### TASK PROMPT
Copy out the full summary below of the study on CBD in children with drug-resistant epilepsy, word for word.

### PASSAGE PROVIDED
───

CBD reduced seizures in over half of children with drug-resistant epilepsy, with 55% still taking it at 18 months
In 103 pediatric patients with drug-resistant epilepsy, 54% showed reduced seizures at one month, with sustained improvements in communication and alertness, and 55% retention at 18 months.
Quick Facts
What This Study Found
54% of caregivers reported reduced seizure frequency at 1 month; 48% maintained improvement at 2-6 months; communication (60%), alertness (54%), and motor skills (44%) also improved; 55% retention at 18 months; off-label use had higher retention than approved indications.
Key Numbers
103 patients (mean age 11.2); 47% on-label (23 Dravet, 15 LGS, 10 TSC), 53% off-label; retention: 97% at 1 month, 90% at 2 months, 82% at 6 months, 66% at 12 months, 55% at 18 months; 62% positive overall caregiver impression at 1 month.
How They Did This
Prospective study of 103 consecutive pediatric patients starting CBD for drug-resistant epilepsy at a tertiary center (2019-2021); parental questionnaires at 1, 2, and 6 months; retention tracked at 18 months.

───

### ENTRIES PROVIDED
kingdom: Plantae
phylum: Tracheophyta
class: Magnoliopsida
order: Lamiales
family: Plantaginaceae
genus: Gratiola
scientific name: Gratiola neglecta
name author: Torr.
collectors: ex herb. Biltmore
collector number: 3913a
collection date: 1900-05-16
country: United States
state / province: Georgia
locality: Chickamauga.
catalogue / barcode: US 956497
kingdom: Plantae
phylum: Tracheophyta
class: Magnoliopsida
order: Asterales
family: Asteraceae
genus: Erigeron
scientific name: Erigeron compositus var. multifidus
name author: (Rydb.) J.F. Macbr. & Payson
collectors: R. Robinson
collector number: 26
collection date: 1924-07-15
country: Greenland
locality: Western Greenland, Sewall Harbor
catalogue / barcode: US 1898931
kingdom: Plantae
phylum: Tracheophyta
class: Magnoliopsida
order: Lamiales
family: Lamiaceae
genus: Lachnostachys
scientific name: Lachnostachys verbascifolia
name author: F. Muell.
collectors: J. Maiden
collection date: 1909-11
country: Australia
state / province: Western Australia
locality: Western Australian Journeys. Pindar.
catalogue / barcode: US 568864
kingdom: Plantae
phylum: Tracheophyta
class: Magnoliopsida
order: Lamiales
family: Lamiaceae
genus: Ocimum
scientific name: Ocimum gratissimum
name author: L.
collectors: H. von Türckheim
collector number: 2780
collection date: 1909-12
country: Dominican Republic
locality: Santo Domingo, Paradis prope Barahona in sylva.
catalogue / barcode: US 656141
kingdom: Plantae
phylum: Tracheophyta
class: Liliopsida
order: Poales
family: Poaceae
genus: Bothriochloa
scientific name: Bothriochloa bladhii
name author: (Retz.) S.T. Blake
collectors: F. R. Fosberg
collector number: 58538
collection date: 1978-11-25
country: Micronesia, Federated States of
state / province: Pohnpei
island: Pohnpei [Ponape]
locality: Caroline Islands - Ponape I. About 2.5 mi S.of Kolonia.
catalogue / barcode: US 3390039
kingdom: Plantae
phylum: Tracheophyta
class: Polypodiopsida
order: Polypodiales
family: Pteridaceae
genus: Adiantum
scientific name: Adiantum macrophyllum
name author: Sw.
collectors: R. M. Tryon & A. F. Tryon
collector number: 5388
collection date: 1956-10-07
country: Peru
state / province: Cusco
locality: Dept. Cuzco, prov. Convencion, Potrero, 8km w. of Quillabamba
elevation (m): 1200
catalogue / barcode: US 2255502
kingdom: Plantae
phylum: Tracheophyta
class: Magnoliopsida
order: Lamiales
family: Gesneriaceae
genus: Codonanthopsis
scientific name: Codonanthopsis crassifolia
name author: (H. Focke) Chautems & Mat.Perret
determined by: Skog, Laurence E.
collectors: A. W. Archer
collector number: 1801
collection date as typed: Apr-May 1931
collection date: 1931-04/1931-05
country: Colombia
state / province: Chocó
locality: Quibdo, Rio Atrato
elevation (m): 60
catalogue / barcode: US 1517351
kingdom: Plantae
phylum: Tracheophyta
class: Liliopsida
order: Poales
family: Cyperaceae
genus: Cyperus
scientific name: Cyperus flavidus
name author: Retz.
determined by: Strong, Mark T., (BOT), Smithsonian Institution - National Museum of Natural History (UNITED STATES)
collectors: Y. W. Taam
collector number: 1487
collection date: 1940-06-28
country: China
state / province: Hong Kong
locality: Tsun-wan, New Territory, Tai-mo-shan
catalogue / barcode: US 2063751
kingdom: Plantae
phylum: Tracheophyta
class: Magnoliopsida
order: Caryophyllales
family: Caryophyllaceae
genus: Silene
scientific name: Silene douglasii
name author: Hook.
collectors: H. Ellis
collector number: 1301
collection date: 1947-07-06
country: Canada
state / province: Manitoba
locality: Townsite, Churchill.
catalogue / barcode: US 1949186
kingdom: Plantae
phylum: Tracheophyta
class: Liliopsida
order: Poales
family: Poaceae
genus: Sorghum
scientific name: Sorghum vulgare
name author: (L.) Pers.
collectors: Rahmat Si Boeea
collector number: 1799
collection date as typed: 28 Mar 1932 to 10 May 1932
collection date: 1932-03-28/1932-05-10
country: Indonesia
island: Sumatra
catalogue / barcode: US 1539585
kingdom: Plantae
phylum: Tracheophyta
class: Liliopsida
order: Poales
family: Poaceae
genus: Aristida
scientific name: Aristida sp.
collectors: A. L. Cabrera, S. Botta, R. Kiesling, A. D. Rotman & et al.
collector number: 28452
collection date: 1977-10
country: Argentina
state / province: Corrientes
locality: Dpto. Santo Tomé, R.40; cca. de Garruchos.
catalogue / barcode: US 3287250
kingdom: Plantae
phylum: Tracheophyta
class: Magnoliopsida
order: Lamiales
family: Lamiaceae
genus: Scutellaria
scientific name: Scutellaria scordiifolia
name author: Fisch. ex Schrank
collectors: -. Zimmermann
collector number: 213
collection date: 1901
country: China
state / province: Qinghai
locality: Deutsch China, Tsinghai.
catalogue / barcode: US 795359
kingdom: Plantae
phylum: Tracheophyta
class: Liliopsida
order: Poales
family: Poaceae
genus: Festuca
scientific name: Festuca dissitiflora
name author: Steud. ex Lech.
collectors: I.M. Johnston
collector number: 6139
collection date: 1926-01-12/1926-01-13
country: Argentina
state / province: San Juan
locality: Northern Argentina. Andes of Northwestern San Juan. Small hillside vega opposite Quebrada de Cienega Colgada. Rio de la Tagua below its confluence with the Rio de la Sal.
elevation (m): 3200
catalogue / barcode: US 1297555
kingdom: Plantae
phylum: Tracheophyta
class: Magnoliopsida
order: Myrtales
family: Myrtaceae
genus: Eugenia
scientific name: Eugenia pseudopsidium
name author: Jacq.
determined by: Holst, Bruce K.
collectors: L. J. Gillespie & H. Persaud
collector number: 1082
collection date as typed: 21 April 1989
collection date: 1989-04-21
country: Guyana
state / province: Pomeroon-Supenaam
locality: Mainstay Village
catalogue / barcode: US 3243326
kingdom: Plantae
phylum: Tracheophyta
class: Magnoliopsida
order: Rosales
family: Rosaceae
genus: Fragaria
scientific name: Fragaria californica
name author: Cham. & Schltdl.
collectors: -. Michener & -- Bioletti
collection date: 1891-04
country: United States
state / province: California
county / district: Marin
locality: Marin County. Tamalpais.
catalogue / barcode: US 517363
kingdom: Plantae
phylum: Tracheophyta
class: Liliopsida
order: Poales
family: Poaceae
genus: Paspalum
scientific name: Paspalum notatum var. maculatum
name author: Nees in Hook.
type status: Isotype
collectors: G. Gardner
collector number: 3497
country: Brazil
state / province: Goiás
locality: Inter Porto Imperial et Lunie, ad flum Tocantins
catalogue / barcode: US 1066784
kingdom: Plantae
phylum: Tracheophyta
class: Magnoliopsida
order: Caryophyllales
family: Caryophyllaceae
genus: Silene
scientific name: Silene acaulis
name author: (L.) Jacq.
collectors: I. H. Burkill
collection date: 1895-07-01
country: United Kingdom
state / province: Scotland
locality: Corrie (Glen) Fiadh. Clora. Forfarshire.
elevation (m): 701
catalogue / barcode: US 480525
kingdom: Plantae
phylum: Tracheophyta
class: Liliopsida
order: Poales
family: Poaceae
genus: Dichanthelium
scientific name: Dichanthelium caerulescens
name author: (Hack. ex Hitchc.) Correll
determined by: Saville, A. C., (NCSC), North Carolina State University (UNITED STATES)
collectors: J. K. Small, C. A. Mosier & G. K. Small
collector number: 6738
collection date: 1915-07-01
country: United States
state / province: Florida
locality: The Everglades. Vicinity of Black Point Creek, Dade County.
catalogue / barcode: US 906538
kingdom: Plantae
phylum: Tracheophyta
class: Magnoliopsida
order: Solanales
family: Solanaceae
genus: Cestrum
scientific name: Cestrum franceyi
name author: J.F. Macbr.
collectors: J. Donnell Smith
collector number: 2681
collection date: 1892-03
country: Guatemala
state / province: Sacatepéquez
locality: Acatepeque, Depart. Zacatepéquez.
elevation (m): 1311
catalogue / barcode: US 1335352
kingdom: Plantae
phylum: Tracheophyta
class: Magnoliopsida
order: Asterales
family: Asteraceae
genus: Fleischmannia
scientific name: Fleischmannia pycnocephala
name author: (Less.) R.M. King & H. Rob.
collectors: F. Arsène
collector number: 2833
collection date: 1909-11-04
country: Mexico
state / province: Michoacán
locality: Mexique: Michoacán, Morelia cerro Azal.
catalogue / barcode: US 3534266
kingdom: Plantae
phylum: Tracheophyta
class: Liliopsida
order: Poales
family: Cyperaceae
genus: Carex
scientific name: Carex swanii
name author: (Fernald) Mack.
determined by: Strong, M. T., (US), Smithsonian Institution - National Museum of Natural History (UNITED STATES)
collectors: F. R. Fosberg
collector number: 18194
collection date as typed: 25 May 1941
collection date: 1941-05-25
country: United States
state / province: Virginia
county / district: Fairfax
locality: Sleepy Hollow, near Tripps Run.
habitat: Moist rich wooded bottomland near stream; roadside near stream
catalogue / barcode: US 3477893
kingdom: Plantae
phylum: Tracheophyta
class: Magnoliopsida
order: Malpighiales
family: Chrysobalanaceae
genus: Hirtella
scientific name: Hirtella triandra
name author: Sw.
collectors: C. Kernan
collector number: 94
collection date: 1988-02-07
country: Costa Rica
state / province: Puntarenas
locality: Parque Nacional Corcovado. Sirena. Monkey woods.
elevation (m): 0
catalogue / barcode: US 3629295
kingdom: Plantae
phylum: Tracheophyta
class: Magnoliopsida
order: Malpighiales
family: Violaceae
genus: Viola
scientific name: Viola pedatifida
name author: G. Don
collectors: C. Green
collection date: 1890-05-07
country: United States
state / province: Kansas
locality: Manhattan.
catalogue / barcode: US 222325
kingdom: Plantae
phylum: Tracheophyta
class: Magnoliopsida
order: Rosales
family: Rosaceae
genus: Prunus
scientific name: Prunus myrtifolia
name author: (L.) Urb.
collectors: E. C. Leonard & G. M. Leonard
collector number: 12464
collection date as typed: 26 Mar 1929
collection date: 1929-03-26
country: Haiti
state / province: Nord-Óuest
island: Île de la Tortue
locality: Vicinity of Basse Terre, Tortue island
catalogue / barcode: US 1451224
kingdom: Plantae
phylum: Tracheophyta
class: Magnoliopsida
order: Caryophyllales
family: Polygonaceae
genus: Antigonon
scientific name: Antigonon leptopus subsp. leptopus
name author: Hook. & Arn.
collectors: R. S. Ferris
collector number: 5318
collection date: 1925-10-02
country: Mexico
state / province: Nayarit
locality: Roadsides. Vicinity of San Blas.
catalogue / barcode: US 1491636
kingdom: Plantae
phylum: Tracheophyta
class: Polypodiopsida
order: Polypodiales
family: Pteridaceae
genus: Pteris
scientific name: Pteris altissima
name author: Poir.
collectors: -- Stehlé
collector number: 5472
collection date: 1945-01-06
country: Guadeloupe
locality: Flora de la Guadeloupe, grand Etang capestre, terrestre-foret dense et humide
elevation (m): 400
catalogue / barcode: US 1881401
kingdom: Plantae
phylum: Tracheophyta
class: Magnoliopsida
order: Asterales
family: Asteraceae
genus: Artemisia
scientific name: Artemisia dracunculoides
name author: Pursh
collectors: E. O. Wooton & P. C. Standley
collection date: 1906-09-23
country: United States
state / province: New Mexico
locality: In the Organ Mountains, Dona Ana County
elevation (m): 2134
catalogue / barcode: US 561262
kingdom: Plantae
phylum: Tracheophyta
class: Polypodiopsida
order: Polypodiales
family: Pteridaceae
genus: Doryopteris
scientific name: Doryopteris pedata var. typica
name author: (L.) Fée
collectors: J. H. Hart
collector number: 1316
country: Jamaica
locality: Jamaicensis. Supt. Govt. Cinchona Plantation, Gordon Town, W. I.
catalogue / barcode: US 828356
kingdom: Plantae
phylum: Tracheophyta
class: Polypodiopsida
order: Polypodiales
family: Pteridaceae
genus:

───

### OUTPUT OF THE EXERCISE
CBD reduced seizures in over half of children with drug-resistant epilepsy, with 55% still taking it at 18 months
In 103 pediatric patients with drug-resistant epilepsy, 54% showed reduced seizures at one month, with sustained improvements in communication and alertness, and 55% retention at 18 months.
Quick Facts
What This Study Found
54% of caregivers reported reduced seizure frequency at 1 month; 48% maintained improvement at 2-6 months; communication (60%), alertness (54%), and motor skills (44%) also improved; 55% retention at 18 months; off-label use had higher retention than approved indications.
Key Numbers
103 patients (mean age 11.2); 47% on-label (23 Dravet, 15 LGS, 10 TSC), 53% off-label; retention: 97% at 1 month, 90% at 2 months, 82% at 6 months, 66% at 12 months, 55% at 18 months; 62% positive overall caregiver impression at 1 month.
How They Did This
Prospective study of 103 consecutive pediatric patients starting CBD for drug-resistant epilepsy at a tertiary center (2019-2021); parental questionnaires at 1, 2, and 6 months; retention tracked at 18 months.